» **Text provided**
Arg2: fffff9564061b010, Pointer to DC
Arg3: fffff9564b2e5b00, Pointer to SURFACE
Arg4: fffff95646d48130, Pointer to REGION
Before copying pixels, the kernel does some sanity checking – are the pixels there in the first place? Here, they are not. The visible region determined by zzzBltValidBits() cannot be found on the surface and rather than copying garbage, it dumps core.
In short, I made the kernel copy pixels which aren’t there. How could this happen?
The obvious first step is reducing my program to a minimal reproducable sample. But this isn’t possible here: I collected the first crash dump on 2020-10-24. Then I ran the program about a thousand times(!) and nothing happened. The second dump was written a week later, on 2020-10-31.
I tried to find out what exactly was causing the error, but the dump does not include user-mode information, as can be seen by
Kernel Bitmap Dump File: Kernel address space is available, User address space may not be available. when windbg opens the dump.
I wanted to make
DbgkWerCaptureLiveKernelDump() collect user-mode information, but instead I found
the following culprit:
Clearly the code is trying to avoid generating too many Live Kernel Reports and thus has put some arbitrary deadline in the future for the next time a dump may be written. I searched but could not find a way to bypass this (i.e. a, “no, please do wear out my SSD and fill my drive, I don’t care!” flag) but alas did not find one. This dashed any and all hopes I had for using this as a testing mechanism in the lab.
The sample in the article uses a time span of four days. So I could be hitting this bug all the time but only once every few weeks the kernel would actually dump core. So much for reducing the problem.
Instead, let’s have a look at the invalid region/surface and try to recognize them in my game.
Here’s a recording of my game without it hanging:
(enable non-https content in your browser if you can’t see anything)

» **Raw records**
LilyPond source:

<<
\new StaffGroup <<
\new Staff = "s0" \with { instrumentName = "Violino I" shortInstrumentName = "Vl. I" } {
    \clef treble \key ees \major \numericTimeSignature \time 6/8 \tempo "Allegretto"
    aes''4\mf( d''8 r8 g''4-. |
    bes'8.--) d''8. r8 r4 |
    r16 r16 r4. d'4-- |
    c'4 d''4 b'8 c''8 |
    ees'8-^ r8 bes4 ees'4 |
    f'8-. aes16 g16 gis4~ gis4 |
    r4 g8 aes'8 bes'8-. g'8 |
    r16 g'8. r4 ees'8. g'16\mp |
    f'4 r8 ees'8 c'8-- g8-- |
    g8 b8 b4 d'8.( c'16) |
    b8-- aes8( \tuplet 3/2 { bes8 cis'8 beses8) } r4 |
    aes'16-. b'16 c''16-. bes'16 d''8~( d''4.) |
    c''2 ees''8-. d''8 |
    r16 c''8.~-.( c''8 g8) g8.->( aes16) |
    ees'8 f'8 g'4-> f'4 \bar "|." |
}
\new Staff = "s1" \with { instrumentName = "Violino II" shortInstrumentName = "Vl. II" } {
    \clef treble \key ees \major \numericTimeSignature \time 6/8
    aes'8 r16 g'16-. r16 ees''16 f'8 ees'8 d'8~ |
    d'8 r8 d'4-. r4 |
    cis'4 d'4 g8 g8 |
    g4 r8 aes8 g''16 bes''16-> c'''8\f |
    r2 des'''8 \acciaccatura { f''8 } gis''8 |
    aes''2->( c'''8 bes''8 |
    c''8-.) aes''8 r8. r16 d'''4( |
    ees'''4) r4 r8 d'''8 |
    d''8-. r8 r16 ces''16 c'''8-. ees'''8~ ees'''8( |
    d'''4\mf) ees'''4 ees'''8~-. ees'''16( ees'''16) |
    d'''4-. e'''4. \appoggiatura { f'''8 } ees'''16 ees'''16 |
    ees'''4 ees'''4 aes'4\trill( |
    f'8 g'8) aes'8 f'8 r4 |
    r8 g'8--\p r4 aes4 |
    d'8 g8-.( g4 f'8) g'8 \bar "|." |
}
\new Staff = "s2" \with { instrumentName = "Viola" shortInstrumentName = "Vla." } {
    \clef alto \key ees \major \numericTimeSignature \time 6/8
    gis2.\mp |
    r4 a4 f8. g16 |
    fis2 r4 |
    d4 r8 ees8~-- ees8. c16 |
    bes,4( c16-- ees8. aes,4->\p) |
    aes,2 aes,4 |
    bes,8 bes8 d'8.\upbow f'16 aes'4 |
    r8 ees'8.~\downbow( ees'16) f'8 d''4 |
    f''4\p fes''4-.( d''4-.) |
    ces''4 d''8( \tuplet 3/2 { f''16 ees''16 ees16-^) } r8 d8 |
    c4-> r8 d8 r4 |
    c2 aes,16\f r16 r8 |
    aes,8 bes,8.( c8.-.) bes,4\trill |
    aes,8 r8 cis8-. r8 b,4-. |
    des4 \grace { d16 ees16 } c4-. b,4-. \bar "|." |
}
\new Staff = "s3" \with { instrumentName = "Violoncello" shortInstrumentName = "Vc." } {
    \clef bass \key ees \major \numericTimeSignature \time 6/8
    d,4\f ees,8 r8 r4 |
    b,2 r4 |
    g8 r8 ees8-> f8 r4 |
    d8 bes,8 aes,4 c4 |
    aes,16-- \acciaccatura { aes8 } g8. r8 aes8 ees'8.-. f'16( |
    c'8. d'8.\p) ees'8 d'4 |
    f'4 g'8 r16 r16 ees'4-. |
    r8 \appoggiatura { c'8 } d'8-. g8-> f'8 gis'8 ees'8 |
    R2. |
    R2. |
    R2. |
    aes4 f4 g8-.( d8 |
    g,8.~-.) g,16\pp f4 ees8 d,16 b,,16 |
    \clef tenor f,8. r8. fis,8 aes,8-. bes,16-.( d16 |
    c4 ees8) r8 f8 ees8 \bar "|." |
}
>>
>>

» **Required tasks**
#1 According to the text on the kernel crash dumps, on what date was the first crash dump collected?
#2 How many lines of the listing contain the string "Violino"? Give only the number.

» **Answers to the exercise**
#1 2020-10-24

#2 2